[systemd-devel] [PATCH] [RFCv6] Optionally save core dumps as plain files

Thu May 9 07:35:55 PDT 2013

On Tue, 2013-04-30 at 22:32 +0300, Oleksii Shevchuk wrote:

> +                                <term><varname>User=</varname></term>
> +                                <term><varname>Group=</varname></term>
> +
> +                                <listitem><para>Enforce UID/GID of
> +                                <literal>systemd-coredump</literal> while loading
> +                                and storing coredump. 

Like having the "adm" group be able to read core files or something?
Would people really want that?  

> If not set, then uid/gid of

"then the"

> +                                crashed process will be used. This can be used
> +                                for allowing user or group of users
> +                                to have access to system core dumps.

"This can be used to allow a user or group of users..."

> +                        <varlistentry>
> +                                <term><varname>FileStorage=</varname></term>
> +
> +                                <listitem><para>One of
> +                                <literal>volatile</literal> and,
> +                                <literal>persistent</literal>
> +                                value.

"One of <literal>volatile</> or <literal>persistent</>".

> If <literal>volatile</literal>, core dump will be
> +                                stored as file to /run/log/coredump/MACHINE-ID/COMM-TMPSUFFIX location;
> +                                if <literal>persistent</literal> -- to
> +                                /var/log/coredump/MACHINE-ID/COMM-TMPSUFFIX location.

I'm uncertain about including COMM (a user-controlled string) in
filenames.  Perhaps sanitized.

> +                                Storage directory will be created if not exists. If
> +                                <literal>none</literal>, then core dump will not be stored
> +                                as file at all.

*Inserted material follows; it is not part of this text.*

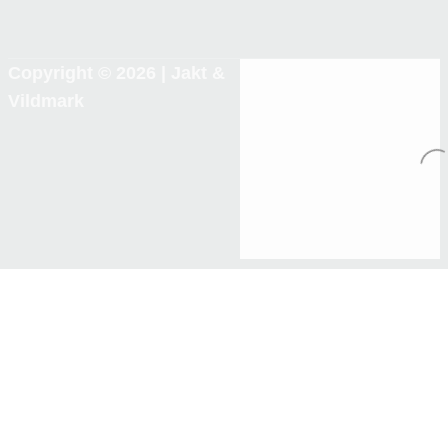
Copyright © 2026 |
Jakt &
Vildmark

"not be stored." ?  But here's where ideally we at least ship something
capable of extracting backtraces.

> +                                <literal>User=</literal> and <literal>Group=</literal>
> +                                not setted, then directory will be created with 1777

"not set".  And really world writable?  Why?  Shouldn't systemd-coredump
be the only thing capable of writing to the directory?  Note we could
open() the fd as root, and then drop privileges.

> +                                <filename>/var/log/coredump/MACHINE-ID</filename>. If value equals
> +                                to zero, then backend will be ommited.

"omitted".

> +                if (!config->user) {
> +                        mode |= S_IRGRP | S_IWGRP | S_IXGRP;
> +                        mode |= S_IROTH | S_IWOTH | S_IXOTH;

Ok right, so looking at the actual code, we setresuid early on to the
dumping user, and then rely on world-writability.   It would be a lot
better to do what I suggested above and call open() first and then drop
credentials?

For what it's worth I just looked at:
http://bazaar.launchpad.net/~daisy-pluckers/whoopsie/trunk/view/head:/src/whoopsie.c
They simply rely on a static kernel core pattern and monitor the
directory with inotify, which is interesting.  The downside I guess is
that the kernel will bindly keep filling up the disk, whereas doing the
dumping in userspace we can have more flexible control over placement
and storage usage.

So...what do you think about dropping the User/Group settings,
having /var/log/coredump have the same permissions as the journal?  I.e.
owned by root:root and with an ACL for access by adm or whatever?